Data

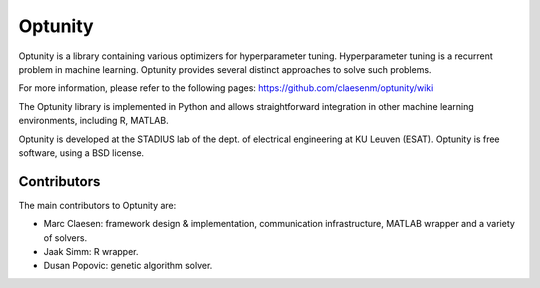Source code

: ===========
Optunity
===========

Optunity is a library containing various optimizers for hyperparameter tuning.
Hyperparameter tuning is a recurrent problem in machine learning. Optunity
provides several distinct approaches to solve such problems.

For more information, please refer to the following pages:
https://github.com/claesenm/optunity/wiki

The Optunity library is implemented in Python and allows straightforward
integration in other machine learning environments, including R, MATLAB.

Optunity is developed at the STADIUS lab of the dept. of electrical engineering
at KU Leuven (ESAT). Optunity is free software, using a BSD license.

Contributors
============

The main contributors to Optunity are:

* Marc Claesen: framework design & implementation, communication infrastructure,
  MATLAB wrapper and a variety of solvers.

* Jaak Simm: R wrapper.

* Dusan Popovic: genetic algorithm solver.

How to complete this task
Only lines containing the word "library" should appear in the answer, and every such line from the records above must be there.

Task result
Optunity is a library containing various optimizers for hyperparameter tuning.
The Optunity library is implemented in Python and allows straightforward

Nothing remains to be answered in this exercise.